--- Collected data ---
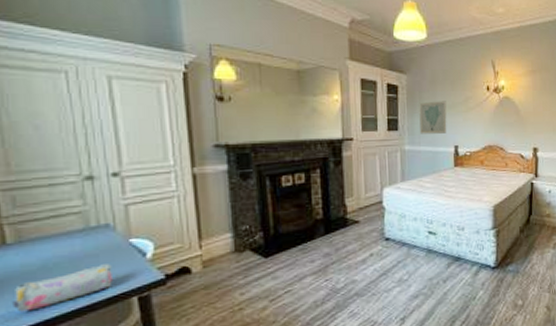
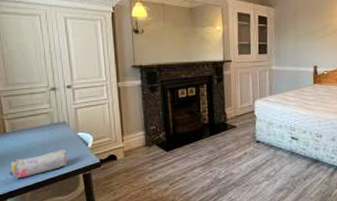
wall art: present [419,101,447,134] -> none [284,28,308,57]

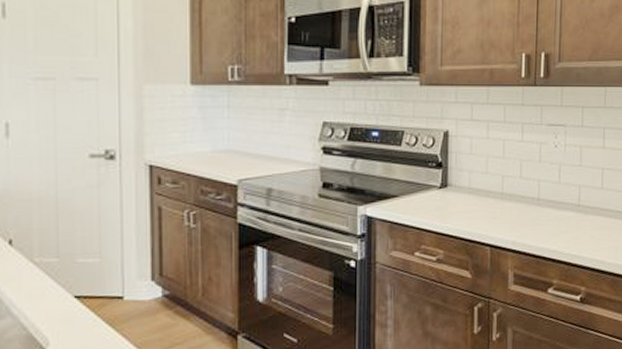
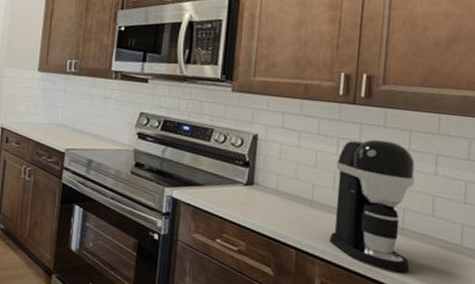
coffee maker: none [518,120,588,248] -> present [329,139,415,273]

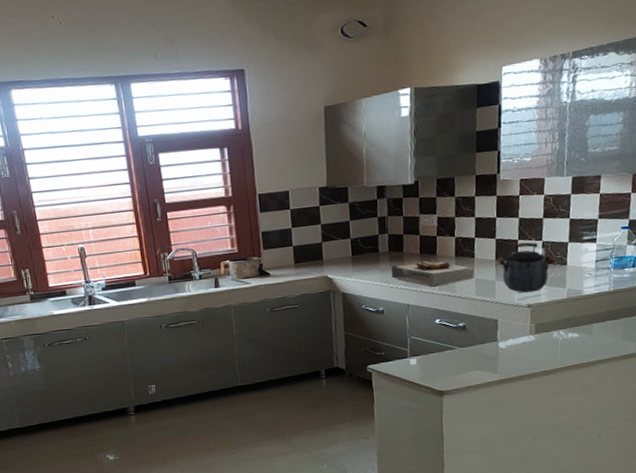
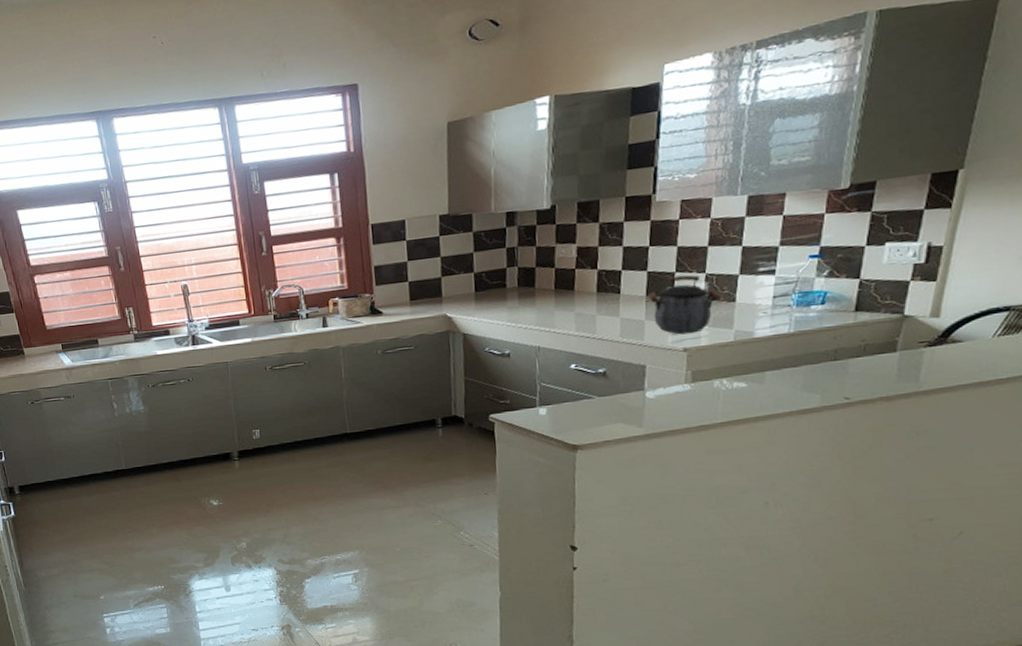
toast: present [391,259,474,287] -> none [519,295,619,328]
---
▸ **Task directions**:
What you give back should be the full material above, retyped exactly, with every image removed.

▸ **Your solution**:
wall art: present [419,101,447,134] -> none [284,28,308,57]

coffee maker: none [518,120,588,248] -> present [329,139,415,273]

toast: present [391,259,474,287] -> none [519,295,619,328]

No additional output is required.